Graça Foster destaca bom momento da indústria de petróleo e gás no Brasil


A presidente da Petrobras, Maria das Graças Silva Foster, participou nesta terça-feira (07/08), em São Paulo, do painel de encerramento do 13º Encontro Internacional de Energia. No evento, promovido pela Federação das Indústrias de São Paulo (FIESP), ela abordou o tema "Petróleo, Gás Natural e o Futuro do Brasil" e apresentou as oportunidades para o setor no país, principalmente para a indústria nacional.

"A indústria de petróleo no Brasil vai muito bem. No país, nós temos 278 blocos exploratórios em concessão, sendo praticamente metade da Petrobras. São 78 empresas conduzindo atividades exploratórias, metade delas brasileiras", afirmou Graça Foster. Para a presidente da Petrobras, o marco regulatório estável do país dá segurança às empresas do setor que pretendem investir no Brasil. "Nós temos leis claras, que trazem tranquilidade".

O Brasil, com 15,7 bilhões de barris de óleo equivalente (boe), é o 14º país em tamanho de reservas provadas, 92% delas offshore. "Nós temos um futuro bastante promissor, com um crescimento potencial de 15,8 bi de boe. Para 2020, esse volume já deverá constar como reservas provadas", destacou a presidente.

Com os requisitos de conteúdo local, as oportunidades para os fornecedores nacionais aumentam ainda mais, além de agregar vantagens operacionais para a Companhia. "A política de conteúdo local da Petrobras não é um dogma, é decisão gerencial que representa ganho de competitividade", ressaltou. "De 2004 a 2011, o conteúdo local cresceu de 55% para 62% na área de E&P e de 70% para 90% em Gás e Energia".

No evento, a presidente reforçou a prioridade da Petrobras em Exploração e Produção, uma vez que o Plano de Negócios de Gestão 2012-2016 da Companhia prevê investimentos de US$ 131,6 bilhões em projetos da área no Brasil, o que equivale a 55,6% do total de US$ 236,5 bilhões. "Tudo começa no E&P. Do sucesso da produção de petróleo e gás dependem todas as outras cadeias de valor da Petrobras", destacou.

A necessidade de integração entre os 980 projetos contemplados no Plano de Negócios da Petrobras exige um monitoramento constante, envolvendo um grande trabalho de gestão.
"Os projetos têm interface.
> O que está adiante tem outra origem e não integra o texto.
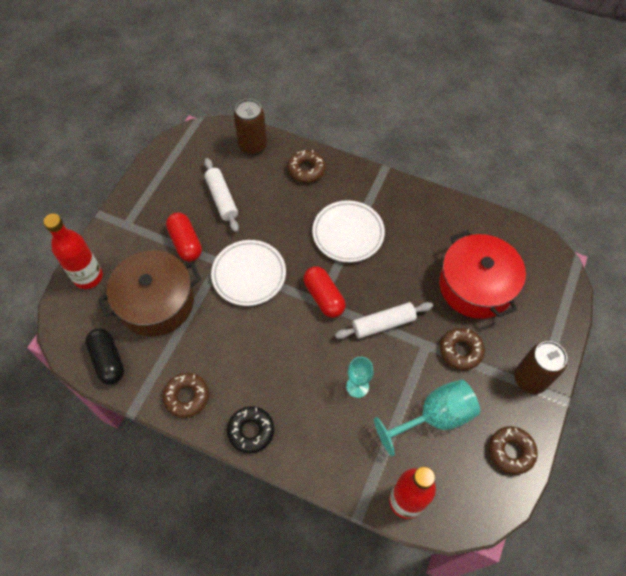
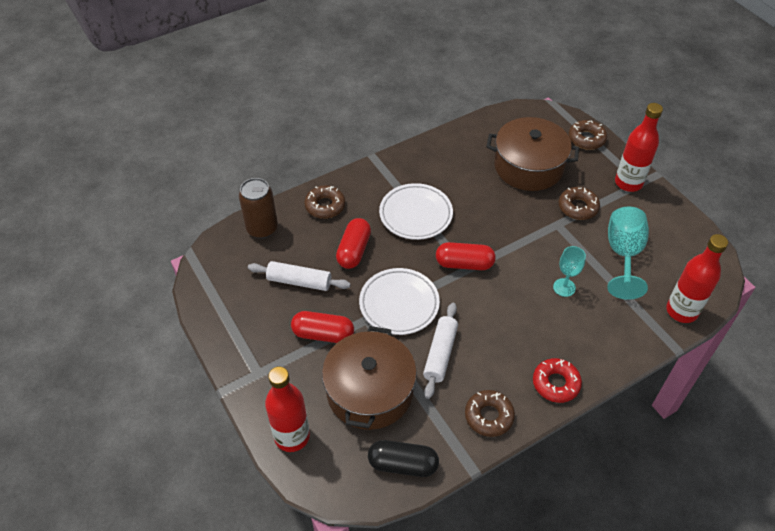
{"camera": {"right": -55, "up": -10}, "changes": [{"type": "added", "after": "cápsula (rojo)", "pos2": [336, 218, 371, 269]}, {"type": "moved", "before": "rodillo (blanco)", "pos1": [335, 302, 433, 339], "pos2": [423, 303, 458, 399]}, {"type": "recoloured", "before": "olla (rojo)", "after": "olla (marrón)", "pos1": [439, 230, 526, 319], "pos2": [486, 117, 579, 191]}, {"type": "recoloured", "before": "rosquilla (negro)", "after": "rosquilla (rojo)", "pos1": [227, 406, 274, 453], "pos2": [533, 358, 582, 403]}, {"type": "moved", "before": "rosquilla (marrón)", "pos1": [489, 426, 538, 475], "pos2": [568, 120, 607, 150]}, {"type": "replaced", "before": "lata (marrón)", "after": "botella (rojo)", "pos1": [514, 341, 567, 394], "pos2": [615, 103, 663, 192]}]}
Não adianta concluir o gasoduto submarino de escoamento do gás natural se o projeto do FPSO Ilhabela, por exemplo, estiver atrasado; não adianta  terminar o FPSO Ilhabela se não tiver cumprido a campanha de perfuração e interligação dos poços do campo de Sapinhoá Norte", disse Graça Foster. "A diretoria da Petrobras, que se reúne agora duas vezes por semana, acompanha a curva S de evolução física e financeira de cada projeto, que é a linguagem única que utilizamos para a gestão integrada do nosso portfólio.